Clara Hughes: The Medal A Bronze, the Smile Pure Gold

Richmond (Sportcom) – Clara Hughes completed her long track skating Olympic career, Wednesday, with bronze medal in the 5000m event.  Hughes skated the 12.5 laps in a time of 6:55.73; Czech athlete and World Champion in title in the distance, Martina Sablikova (6:50.91) won Olympic gold, while Germany’s Stephanie Beckert (6:51.39) took the silver medal. 

Other Canadians on the ice today were Ottawa’s Kristina Groves, who finished 6th in a time of 7:04.57, and Cindy Klassen (7:22.09), of Winnipeg, who finished 12th.

Hughes has brought an illustrious Olympic career to a close, one which started at the Atlanta 1996 Olympic Games, where she won two bronze medals in road cycling.  In 2002, at her first Olympic Winter Games, the Winnipeg native took another bronze medal, in the 5000m long track speed skating event, the same distance in which she took the gold at the Torino 2006 Olympic Winter Games. 
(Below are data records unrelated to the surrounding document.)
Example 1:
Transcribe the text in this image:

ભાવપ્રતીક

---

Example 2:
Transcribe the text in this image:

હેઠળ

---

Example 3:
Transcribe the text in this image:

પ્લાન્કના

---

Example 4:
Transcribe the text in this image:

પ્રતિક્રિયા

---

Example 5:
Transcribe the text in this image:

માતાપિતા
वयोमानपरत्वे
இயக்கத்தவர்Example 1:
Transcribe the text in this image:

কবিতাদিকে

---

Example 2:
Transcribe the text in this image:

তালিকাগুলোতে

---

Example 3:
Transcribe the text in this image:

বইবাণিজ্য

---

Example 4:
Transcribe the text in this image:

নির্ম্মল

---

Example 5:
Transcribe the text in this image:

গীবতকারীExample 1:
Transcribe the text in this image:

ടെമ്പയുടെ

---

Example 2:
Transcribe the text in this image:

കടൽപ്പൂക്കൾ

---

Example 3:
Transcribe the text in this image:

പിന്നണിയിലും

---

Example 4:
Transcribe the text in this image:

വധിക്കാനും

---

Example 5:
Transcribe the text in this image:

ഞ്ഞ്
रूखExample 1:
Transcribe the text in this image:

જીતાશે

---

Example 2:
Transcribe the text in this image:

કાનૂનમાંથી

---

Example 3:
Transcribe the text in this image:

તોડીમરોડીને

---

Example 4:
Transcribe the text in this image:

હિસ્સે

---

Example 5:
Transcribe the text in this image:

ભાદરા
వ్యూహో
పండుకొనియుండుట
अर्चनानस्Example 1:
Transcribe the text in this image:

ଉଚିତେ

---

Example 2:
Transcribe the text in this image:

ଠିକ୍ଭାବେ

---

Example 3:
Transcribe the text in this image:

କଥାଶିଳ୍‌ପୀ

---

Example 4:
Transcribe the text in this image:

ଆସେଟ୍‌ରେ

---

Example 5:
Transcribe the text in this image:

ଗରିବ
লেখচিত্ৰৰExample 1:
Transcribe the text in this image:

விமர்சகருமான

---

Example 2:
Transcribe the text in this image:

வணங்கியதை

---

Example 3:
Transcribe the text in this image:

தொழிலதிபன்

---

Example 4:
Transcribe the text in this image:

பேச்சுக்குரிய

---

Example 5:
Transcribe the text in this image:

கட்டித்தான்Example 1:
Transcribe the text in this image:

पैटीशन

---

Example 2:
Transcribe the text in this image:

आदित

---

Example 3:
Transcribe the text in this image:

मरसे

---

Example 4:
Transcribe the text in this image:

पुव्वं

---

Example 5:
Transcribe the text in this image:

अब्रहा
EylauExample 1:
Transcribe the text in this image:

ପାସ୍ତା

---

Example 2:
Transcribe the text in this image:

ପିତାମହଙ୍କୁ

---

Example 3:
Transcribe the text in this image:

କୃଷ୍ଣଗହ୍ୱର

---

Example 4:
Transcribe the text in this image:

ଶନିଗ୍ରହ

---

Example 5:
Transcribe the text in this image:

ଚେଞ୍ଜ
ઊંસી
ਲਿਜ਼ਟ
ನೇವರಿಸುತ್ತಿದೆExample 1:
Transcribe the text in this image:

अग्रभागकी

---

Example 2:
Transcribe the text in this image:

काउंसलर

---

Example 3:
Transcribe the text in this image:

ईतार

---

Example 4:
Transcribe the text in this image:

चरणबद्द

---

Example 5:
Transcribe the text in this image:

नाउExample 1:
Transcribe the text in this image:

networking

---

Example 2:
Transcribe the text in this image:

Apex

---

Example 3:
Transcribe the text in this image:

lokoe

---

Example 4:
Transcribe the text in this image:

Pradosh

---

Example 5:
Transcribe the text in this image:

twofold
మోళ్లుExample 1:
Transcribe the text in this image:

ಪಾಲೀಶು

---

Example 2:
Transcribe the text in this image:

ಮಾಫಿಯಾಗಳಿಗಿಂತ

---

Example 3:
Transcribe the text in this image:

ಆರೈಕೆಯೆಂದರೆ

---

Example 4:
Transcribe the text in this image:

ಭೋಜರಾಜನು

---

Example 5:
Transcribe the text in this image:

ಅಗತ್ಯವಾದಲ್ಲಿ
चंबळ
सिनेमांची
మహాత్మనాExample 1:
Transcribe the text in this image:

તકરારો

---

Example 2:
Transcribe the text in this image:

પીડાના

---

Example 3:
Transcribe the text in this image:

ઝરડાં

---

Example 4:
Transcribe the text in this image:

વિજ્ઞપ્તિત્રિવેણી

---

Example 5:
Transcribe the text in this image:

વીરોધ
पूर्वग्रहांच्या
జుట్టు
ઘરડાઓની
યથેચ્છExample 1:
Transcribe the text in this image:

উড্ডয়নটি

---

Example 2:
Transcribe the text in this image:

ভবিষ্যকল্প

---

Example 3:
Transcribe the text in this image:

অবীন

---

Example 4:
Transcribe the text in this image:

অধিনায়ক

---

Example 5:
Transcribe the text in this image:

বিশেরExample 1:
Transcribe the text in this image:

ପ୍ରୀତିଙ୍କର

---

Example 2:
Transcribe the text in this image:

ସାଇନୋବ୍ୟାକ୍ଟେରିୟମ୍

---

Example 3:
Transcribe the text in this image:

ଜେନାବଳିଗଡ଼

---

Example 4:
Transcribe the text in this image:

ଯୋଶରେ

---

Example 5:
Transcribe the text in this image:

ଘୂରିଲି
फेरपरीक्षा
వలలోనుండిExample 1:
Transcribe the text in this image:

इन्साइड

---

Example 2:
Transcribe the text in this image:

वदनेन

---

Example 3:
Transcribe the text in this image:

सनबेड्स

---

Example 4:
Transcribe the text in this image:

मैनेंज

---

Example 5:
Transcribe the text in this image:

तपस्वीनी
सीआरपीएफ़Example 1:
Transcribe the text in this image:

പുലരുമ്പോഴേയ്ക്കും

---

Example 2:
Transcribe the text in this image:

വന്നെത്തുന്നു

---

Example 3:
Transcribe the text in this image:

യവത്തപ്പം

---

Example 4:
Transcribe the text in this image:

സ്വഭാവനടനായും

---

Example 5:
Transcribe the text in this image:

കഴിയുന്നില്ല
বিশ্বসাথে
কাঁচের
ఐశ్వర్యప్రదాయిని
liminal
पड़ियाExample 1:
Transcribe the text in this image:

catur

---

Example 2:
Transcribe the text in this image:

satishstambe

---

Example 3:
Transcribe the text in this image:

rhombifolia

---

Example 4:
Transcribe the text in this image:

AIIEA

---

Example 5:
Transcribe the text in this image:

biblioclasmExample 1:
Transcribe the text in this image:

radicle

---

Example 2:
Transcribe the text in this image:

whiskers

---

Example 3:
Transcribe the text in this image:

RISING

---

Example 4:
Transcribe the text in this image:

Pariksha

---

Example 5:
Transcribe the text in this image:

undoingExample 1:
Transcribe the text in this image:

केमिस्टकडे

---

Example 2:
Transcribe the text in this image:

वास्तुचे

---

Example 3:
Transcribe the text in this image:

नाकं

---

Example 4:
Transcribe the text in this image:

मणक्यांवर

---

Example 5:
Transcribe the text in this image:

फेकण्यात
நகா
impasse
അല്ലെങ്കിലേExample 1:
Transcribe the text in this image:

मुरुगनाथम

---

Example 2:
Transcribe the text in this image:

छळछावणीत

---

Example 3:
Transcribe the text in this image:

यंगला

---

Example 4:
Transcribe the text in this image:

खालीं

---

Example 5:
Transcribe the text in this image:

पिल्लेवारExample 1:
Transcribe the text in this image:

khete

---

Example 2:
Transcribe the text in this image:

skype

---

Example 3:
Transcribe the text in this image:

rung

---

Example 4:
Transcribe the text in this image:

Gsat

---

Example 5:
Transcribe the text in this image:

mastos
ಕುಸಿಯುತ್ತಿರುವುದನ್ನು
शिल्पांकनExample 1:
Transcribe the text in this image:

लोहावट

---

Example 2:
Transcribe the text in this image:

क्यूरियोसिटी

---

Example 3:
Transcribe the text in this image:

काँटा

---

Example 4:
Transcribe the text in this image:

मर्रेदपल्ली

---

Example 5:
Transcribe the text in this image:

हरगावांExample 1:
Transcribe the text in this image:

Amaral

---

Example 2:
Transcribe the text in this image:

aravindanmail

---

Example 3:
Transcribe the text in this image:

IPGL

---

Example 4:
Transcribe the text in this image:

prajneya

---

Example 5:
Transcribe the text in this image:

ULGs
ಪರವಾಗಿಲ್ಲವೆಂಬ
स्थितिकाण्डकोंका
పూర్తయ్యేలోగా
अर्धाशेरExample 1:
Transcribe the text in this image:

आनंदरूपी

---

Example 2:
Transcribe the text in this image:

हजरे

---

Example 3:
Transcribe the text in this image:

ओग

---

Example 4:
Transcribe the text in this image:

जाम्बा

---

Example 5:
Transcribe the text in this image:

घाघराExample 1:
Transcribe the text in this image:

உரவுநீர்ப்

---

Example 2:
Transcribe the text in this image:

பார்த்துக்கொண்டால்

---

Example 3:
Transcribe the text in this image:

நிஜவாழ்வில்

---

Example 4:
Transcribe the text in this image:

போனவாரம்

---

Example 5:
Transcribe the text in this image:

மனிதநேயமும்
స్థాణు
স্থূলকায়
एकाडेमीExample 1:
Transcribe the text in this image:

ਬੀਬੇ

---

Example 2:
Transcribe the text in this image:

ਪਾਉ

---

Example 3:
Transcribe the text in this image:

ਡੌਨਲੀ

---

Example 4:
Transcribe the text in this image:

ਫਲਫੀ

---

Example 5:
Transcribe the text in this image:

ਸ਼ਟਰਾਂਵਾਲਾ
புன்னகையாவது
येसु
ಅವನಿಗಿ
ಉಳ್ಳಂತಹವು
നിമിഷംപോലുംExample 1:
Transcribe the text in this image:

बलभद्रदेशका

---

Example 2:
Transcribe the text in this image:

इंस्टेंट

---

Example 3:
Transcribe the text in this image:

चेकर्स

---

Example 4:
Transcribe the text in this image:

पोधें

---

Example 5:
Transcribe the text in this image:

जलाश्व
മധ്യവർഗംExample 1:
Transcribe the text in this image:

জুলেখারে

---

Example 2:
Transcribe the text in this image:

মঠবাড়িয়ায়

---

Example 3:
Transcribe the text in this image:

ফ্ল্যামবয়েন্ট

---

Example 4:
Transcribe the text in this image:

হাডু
As steady as a metronome each lap, Team Canada’s flagbearer for the opening ceremonies never faltered in her pacing.  After her bronze medal win was confirmed, she ran a victory lap around the oval to thank spectators for their support.  However, above and beyond any medal, the objective of Glen Sutton’s (Quebec) most famous resident was the satisfaction of knowing she gave it her all one last time – mission accomplished. 

“There was so much talk about medals and owning the podium. I don’t think in those terms, I think in terms of excellence. I did that in the last race of my life on ice and it was so enjoyable and I’m so proud of the process,” beamed Hughes post-race. 

“It was one of my best races ever; I was focused and I was able to savour the magnificent feeling of skating; it’s such an amazing feeling.  I want to say thank you to the amazing crowd once again, they gave me wings.”

After a remarkable fifth place in the 3000m event last week, Hughes commented that she wanted five more laps to skate.  “When there’s five laps to go, that’s when I say Bring it on! – that’s when the racing starts.  It’s a tough race, and I was ready for 12.5 laps.  The (gold and silver medal) skaters are two young, very talented athletes, but I didn’t do too badly either, for an old lady!”  joked 37 year-old Hughes with her trade-mark laugh.

Kristina Groves - silver medallist in the 1500m event, and bronze medallist in the 3000m – explained she would have liked a better result in today’s race.  The 33 year-old skater has another chance at medalling in the women’s team pursuit this Friday. 

“It was more difficult mentally than physically.  I’ve had highs and lows over the past few days, so I did the best I could today (Wednesday).  It’s still been an incredible experience and I can’t wait for the team pursuit race,” confirmed Groves. 

When asked about her teammate’s performance, Groves had only good things to say, “She is so good under pressure, and she did it again today, retiring with yet another medal. It’s phenomenal! I’m really happy for her, and for our coach Xiuli Wang.
Clara’s six Olympic medals speak for themselves, but above all it’s the person that she is, and what she’s accomplished that are as important – if not more important – than her race results,” she concluded. 

Cindy Klassen, for her part, acknowledges lacking energy, “The start was good; my lungs were OK, but my legs were dead.  At the end I was just trying to stay on my skates and push as much as possible.  During this Olympic Winter Games, it’s been moving to have the crowd’s support, the likes of which I’ve never felt before,” Klassen mused. 

Friday, the elimination rounds will take place for the men’s and women’s team pursuits.